__WHAT YOU WILL DO__.
Find the line with "ALL OTHERS | 4" in the entries below. Repeat it, every following line, and the line with "BLANKS | 49.74%", exactly and with nothing added.

──────── TASK INPUT

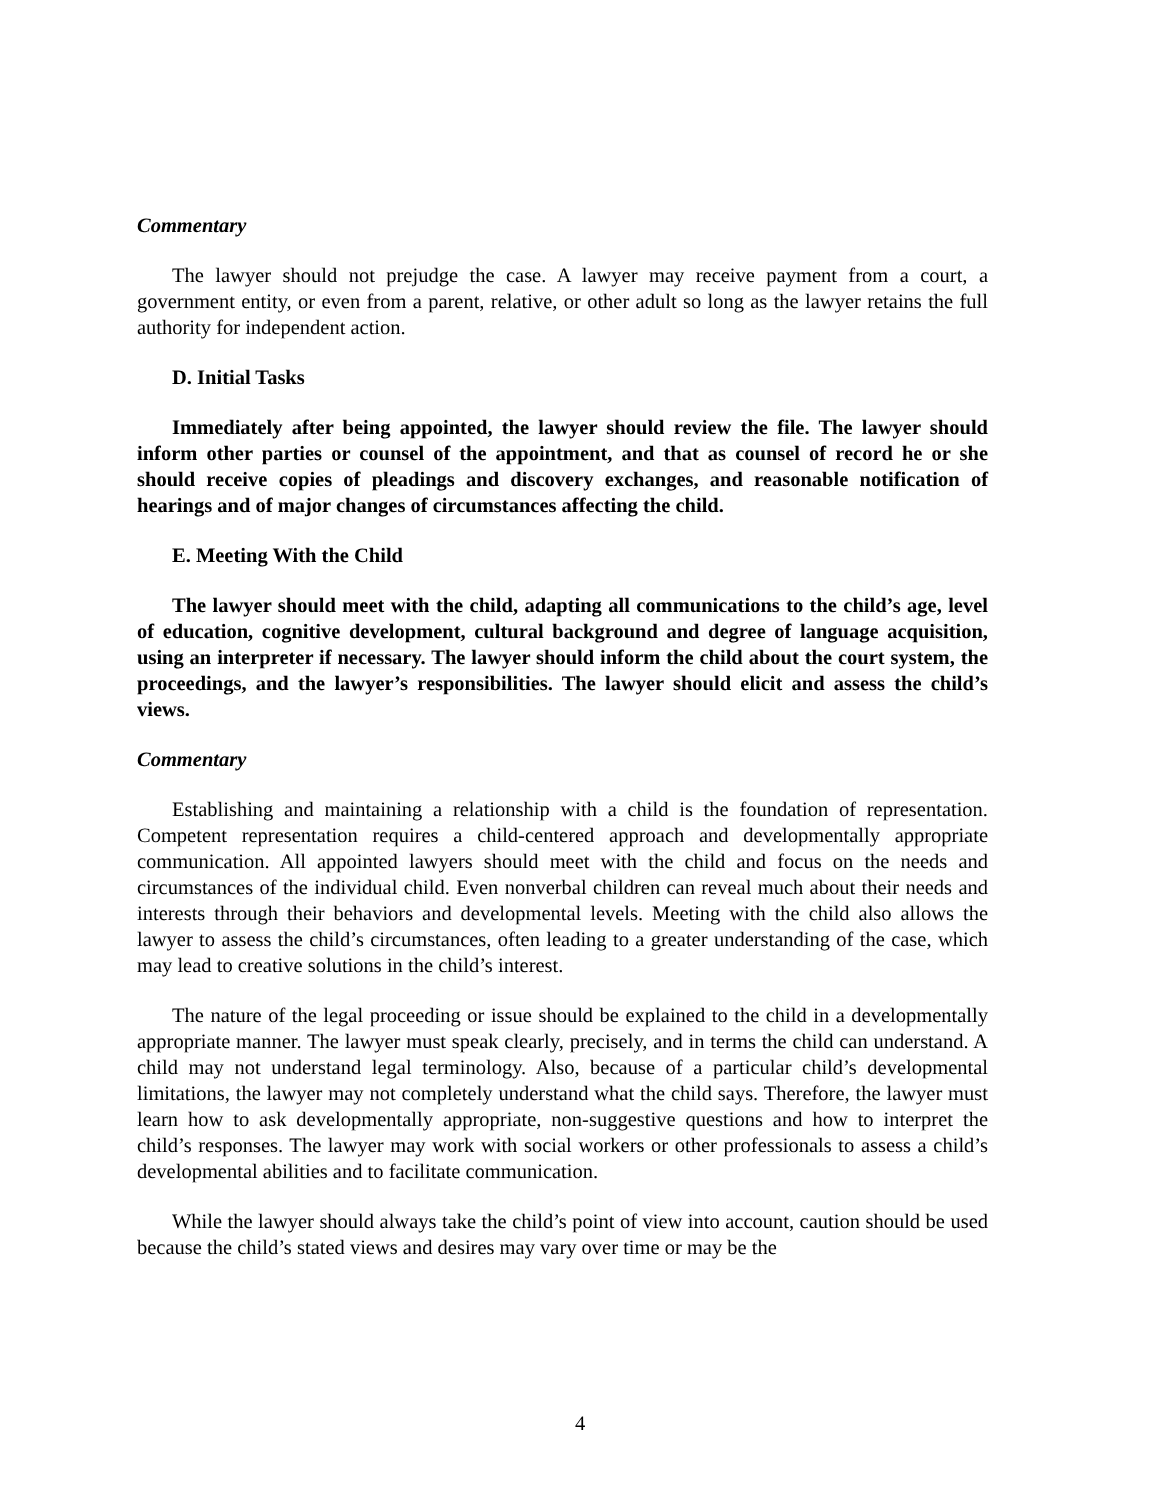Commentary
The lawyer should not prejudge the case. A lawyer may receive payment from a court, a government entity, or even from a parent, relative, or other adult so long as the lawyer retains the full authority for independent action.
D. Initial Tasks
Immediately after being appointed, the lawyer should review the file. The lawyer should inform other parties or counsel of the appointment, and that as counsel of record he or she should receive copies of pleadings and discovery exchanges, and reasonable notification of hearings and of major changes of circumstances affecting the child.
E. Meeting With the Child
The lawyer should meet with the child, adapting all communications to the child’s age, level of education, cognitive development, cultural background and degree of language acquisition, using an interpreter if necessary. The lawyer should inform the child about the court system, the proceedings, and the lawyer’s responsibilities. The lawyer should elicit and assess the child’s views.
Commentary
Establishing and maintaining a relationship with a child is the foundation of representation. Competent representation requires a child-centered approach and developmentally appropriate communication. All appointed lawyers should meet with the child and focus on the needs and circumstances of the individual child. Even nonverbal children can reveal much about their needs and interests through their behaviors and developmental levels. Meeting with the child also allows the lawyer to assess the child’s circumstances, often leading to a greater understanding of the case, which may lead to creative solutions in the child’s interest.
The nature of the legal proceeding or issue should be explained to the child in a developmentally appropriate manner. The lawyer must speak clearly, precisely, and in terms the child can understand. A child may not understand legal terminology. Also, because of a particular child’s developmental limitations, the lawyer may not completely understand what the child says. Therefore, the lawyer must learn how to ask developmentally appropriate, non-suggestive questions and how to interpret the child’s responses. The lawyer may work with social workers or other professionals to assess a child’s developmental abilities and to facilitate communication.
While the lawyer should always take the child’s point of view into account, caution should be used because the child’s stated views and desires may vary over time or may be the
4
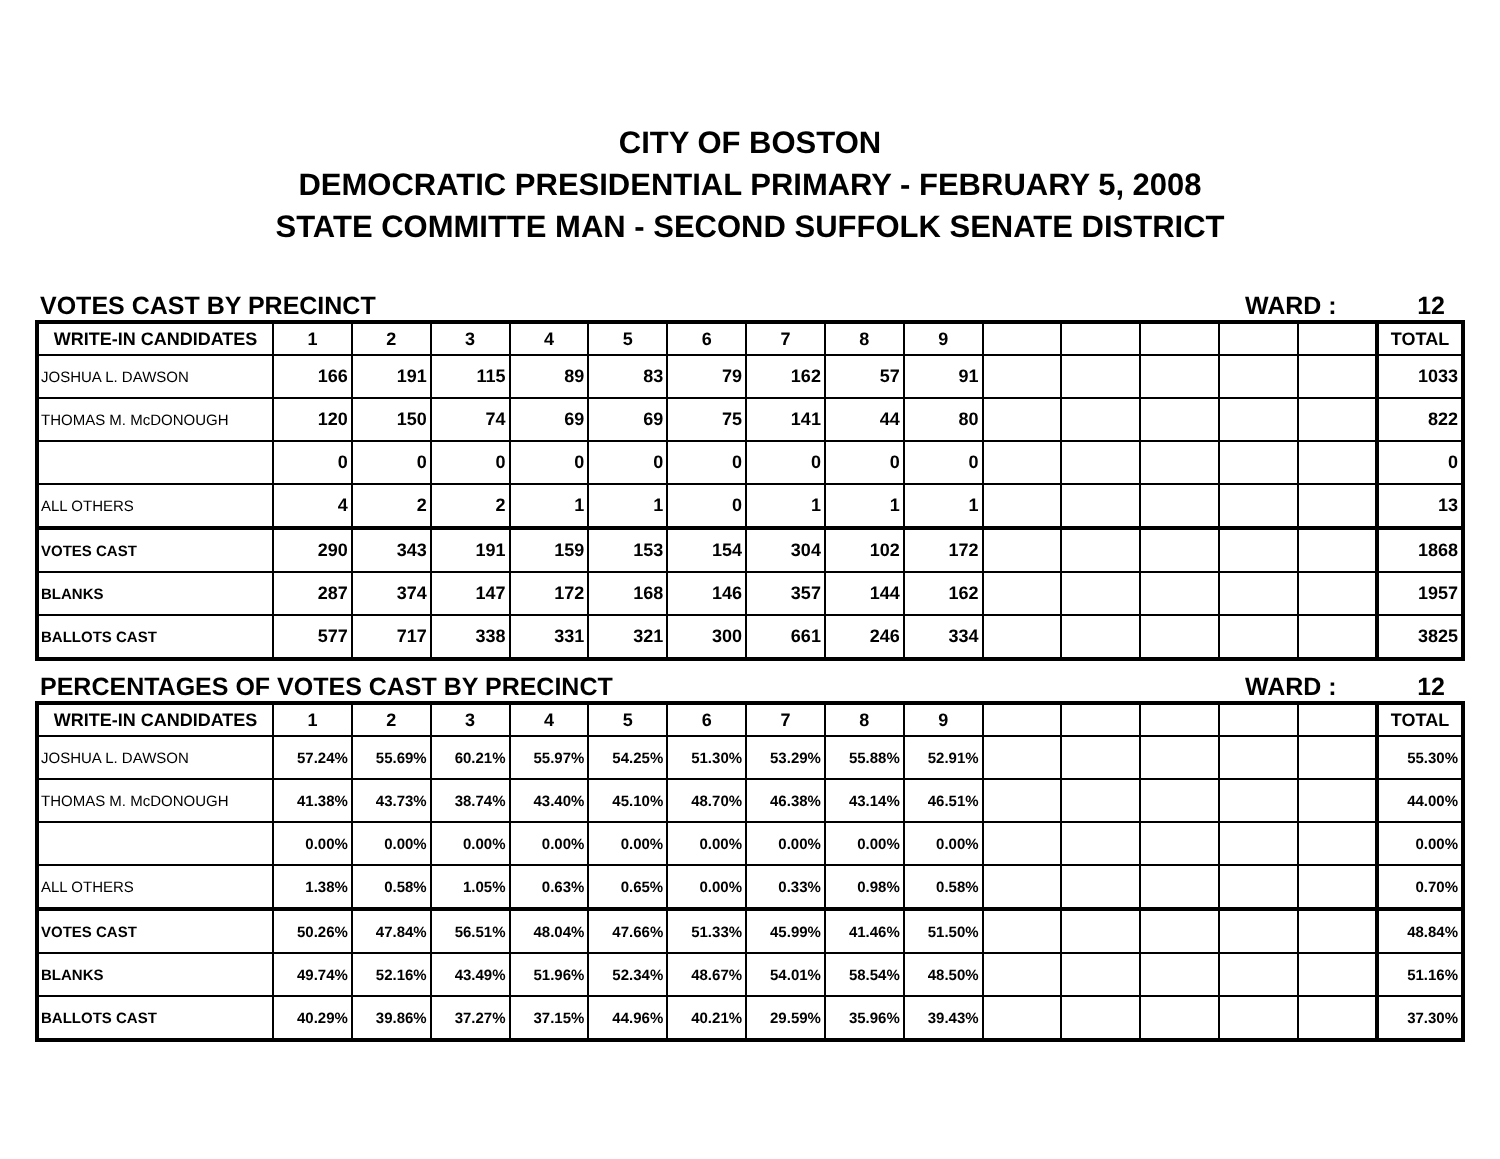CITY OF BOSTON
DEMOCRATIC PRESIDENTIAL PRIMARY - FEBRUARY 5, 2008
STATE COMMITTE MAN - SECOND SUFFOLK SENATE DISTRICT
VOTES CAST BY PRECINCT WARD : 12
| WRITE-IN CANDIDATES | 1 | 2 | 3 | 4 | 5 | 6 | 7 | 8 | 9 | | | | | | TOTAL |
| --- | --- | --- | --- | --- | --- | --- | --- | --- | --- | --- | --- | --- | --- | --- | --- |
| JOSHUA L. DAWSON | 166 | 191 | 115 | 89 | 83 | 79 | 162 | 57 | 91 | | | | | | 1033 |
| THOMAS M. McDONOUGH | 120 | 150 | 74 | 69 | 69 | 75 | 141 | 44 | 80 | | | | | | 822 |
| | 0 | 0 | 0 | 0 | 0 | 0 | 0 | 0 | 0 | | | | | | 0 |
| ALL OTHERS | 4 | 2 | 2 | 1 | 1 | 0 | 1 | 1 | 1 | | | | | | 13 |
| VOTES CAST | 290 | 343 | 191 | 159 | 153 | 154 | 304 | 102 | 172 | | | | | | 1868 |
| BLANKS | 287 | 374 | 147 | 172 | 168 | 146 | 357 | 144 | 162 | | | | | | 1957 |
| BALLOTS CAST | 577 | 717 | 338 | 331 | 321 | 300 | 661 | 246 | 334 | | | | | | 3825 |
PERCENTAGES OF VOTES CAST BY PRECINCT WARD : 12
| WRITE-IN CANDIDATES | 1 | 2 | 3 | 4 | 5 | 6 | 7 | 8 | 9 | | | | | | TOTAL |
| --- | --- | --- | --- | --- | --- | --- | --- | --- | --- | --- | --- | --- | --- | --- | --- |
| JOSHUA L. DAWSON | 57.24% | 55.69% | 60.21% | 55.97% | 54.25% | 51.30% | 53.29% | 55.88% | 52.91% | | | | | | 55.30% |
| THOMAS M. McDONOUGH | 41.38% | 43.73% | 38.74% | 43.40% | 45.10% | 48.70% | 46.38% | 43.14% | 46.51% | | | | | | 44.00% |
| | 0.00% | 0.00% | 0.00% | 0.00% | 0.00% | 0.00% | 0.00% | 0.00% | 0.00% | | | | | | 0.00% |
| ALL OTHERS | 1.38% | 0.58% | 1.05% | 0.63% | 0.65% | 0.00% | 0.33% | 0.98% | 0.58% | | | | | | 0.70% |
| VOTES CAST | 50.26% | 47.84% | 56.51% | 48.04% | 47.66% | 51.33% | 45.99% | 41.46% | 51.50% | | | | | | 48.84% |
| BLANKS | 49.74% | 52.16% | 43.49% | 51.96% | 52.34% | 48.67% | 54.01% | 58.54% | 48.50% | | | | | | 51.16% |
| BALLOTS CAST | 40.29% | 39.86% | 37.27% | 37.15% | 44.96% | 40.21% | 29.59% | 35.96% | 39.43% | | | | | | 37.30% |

────────────────

__RESPONSE AREA__.
| ALL OTHERS | 4 | 2 | 2 | 1 | 1 | 0 | 1 | 1 | 1 | | | | | | 13 |
| VOTES CAST | 290 | 343 | 191 | 159 | 153 | 154 | 304 | 102 | 172 | | | | | | 1868 |
| BLANKS | 287 | 374 | 147 | 172 | 168 | 146 | 357 | 144 | 162 | | | | | | 1957 |
| BALLOTS CAST | 577 | 717 | 338 | 331 | 321 | 300 | 661 | 246 | 334 | | | | | | 3825 |
PERCENTAGES OF VOTES CAST BY PRECINCT WARD : 12
| WRITE-IN CANDIDATES | 1 | 2 | 3 | 4 | 5 | 6 | 7 | 8 | 9 | | | | | | TOTAL |
| --- | --- | --- | --- | --- | --- | --- | --- | --- | --- | --- | --- | --- | --- | --- | --- |
| JOSHUA L. DAWSON | 57.24% | 55.69% | 60.21% | 55.97% | 54.25% | 51.30% | 53.29% | 55.88% | 52.91% | | | | | | 55.30% |
| THOMAS M. McDONOUGH | 41.38% | 43.73% | 38.74% | 43.40% | 45.10% | 48.70% | 46.38% | 43.14% | 46.51% | | | | | | 44.00% |
| | 0.00% | 0.00% | 0.00% | 0.00% | 0.00% | 0.00% | 0.00% | 0.00% | 0.00% | | | | | | 0.00% |
| ALL OTHERS | 1.38% | 0.58% | 1.05% | 0.63% | 0.65% | 0.00% | 0.33% | 0.98% | 0.58% | | | | | | 0.70% |
| VOTES CAST | 50.26% | 47.84% | 56.51% | 48.04% | 47.66% | 51.33% | 45.99% | 41.46% | 51.50% | | | | | | 48.84% |
| BLANKS | 49.74% | 52.16% | 43.49% | 51.96% | 52.34% | 48.67% | 54.01% | 58.54% | 48.50% | | | | | | 51.16% |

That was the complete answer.